Mind you, just because an area gets water and sewer and gets zoned for high-density development, it does not mean that the county is forcing landowners to sell the property or develop it. Tax values will do this with or without the county’s cooperation. If the county puts in the appropriate zoning and infrastructure, the desired type of development will naturally emerge in the right places so that it all structurally works. Whether the new development emerges in a planned, structurally functional way or not, it is coming never the less.
Why is development inevitable? As high-income jobs move into the area, demand for housing will drive property values up no matter what. As property values go up, so do property taxes. It is already happening.
This year, Bulloch County property taxes are going up significantly despite a reduction in the county millage rate. The real estate market is driving most of the property tax increase this year. The new industrial plants coming to the I-16 area will greatly intensify this in southern Bulloch.
Eventually, property taxes in southern Bulloch will exceed rent income generated by farming. This, not zoning laws, or even infrastructure, will drive agriculture from southern Bulloch. We know of no political tools available to the county that can stop this.
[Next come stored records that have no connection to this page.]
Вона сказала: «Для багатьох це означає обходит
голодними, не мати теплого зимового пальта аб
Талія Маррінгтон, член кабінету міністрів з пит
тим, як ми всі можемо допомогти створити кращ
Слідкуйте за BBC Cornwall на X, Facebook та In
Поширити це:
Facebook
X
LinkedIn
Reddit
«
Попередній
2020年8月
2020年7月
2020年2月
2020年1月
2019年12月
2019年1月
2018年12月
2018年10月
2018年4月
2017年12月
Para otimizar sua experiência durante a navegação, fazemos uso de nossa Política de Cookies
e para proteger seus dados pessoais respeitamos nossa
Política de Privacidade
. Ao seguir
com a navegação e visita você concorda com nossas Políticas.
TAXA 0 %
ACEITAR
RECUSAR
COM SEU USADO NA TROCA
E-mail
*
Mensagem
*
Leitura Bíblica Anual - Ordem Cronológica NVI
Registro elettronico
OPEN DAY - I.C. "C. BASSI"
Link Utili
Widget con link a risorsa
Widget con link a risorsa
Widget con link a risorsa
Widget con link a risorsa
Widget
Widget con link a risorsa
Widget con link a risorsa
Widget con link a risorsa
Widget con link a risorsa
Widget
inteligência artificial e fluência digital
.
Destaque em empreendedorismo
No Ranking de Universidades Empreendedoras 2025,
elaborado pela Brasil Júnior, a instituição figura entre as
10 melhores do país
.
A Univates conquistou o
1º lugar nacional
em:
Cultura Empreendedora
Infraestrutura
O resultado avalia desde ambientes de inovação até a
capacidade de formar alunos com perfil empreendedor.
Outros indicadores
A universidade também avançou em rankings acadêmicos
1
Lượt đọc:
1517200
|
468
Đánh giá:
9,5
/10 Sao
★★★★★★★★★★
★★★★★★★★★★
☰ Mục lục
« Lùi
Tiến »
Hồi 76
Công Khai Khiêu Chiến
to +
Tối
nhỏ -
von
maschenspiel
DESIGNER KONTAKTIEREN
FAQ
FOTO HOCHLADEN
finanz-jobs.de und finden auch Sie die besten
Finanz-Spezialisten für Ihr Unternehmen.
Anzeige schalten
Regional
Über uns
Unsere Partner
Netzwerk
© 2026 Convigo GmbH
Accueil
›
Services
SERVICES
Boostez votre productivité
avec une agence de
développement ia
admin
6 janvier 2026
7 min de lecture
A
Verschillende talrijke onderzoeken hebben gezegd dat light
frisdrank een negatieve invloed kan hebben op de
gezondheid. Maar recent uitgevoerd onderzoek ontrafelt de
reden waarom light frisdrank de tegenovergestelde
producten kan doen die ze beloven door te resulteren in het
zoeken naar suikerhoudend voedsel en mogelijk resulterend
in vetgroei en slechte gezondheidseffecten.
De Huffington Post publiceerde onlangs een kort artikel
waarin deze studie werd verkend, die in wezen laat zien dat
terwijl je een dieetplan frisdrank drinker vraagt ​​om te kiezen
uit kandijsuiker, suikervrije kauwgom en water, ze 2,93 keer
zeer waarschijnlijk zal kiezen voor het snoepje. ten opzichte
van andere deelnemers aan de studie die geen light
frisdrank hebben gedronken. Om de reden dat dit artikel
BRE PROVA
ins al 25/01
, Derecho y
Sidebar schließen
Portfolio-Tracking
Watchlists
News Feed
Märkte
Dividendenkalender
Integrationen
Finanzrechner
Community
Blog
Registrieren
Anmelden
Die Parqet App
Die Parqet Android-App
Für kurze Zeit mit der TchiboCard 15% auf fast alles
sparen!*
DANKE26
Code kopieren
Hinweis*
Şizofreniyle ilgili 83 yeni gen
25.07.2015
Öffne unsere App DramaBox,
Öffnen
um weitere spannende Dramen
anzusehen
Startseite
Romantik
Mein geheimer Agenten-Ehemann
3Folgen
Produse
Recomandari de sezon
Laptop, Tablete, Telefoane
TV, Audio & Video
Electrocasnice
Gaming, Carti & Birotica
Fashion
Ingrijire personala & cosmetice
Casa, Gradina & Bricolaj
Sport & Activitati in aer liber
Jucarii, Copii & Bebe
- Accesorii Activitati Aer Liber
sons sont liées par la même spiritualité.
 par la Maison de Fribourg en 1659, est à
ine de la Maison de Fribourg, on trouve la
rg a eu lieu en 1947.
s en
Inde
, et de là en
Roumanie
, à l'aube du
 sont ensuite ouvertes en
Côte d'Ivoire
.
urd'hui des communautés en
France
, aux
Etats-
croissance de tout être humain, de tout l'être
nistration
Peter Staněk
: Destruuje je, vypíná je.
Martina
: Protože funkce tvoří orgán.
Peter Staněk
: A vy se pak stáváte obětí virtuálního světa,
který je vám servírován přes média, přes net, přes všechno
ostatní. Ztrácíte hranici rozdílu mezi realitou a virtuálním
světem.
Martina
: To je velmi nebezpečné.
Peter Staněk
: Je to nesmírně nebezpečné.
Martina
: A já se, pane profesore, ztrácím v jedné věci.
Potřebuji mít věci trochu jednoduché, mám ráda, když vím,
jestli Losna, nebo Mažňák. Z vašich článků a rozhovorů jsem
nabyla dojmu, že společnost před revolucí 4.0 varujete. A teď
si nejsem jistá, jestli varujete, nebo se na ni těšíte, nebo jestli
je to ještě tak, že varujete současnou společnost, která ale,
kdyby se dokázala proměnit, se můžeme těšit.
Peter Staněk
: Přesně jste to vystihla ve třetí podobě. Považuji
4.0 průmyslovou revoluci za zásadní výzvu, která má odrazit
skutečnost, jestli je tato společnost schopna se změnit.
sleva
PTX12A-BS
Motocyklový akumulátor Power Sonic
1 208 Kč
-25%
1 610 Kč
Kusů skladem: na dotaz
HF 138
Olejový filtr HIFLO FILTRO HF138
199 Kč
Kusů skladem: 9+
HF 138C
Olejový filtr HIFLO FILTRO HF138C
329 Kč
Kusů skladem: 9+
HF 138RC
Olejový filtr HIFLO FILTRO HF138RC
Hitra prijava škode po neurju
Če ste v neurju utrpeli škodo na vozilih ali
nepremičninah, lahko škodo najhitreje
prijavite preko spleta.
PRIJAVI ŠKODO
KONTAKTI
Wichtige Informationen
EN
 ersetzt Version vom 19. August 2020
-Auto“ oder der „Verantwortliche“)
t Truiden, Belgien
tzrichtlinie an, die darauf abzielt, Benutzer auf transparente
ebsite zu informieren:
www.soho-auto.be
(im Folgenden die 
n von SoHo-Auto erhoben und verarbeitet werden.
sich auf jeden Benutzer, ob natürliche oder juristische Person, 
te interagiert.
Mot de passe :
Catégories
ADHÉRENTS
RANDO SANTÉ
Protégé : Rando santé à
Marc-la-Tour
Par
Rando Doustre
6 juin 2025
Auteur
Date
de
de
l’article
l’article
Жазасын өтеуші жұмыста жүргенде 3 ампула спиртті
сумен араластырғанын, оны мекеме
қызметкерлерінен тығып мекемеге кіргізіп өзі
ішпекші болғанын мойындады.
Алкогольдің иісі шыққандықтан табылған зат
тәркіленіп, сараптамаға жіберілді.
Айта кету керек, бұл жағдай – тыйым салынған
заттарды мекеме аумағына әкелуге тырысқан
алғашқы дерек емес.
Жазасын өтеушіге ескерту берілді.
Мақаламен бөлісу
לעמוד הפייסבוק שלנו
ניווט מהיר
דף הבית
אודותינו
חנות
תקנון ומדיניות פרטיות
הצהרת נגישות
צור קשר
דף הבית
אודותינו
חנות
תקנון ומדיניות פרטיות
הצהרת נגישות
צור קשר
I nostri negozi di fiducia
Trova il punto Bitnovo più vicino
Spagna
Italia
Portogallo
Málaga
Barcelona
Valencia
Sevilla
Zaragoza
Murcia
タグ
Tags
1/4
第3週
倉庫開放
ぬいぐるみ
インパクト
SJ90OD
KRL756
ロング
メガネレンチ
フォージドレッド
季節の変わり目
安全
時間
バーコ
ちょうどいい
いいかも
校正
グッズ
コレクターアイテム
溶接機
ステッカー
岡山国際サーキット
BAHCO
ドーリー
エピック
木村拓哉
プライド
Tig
What can happen if Bulloch County tries to prevent the urbanization between Statesboro and I-16? Well, all the people working in the plants who cannot afford housing near I-16 will find it in Statesboro and regions of the county North and West of Statesboro.
As it is, many of those workers will choose to live in Statesboro anyway because of the college town vibe. That voluntary growth will actually benefit Statesboro. However, forcing Statesboro to accommodate all the housing needs generated by the new industry along I-16 will swamp the rental market with relatively high-income people and cause rent prices everywhere in Statesboro to climb much higher than they otherwise would.
Property tax values in Statesboro will cause property owners to redevelop Statesboro’s low-income neighborhoods into higher-end properties. The people who cannot afford the new housing will have nowhere to go but the streets.
Furthermore, tax values will spread residential development north and west to parts of Bulloch County where farming and a rural lifestyle may otherwise survive. In addition, county policy pushing development north and west of Statesboro will greatly increase traffic through Statesboro and would require the county to invest in a lot more infrastructure improvement in a far more spread out area than it otherwise would. This would increase infrastructure costs causing property tax millage rates to go up which in turn will speed development throughout the county.
Politically prohibiting the urbanization of southern Bulloch will cause the faster urbanization and gentrification of the whole county.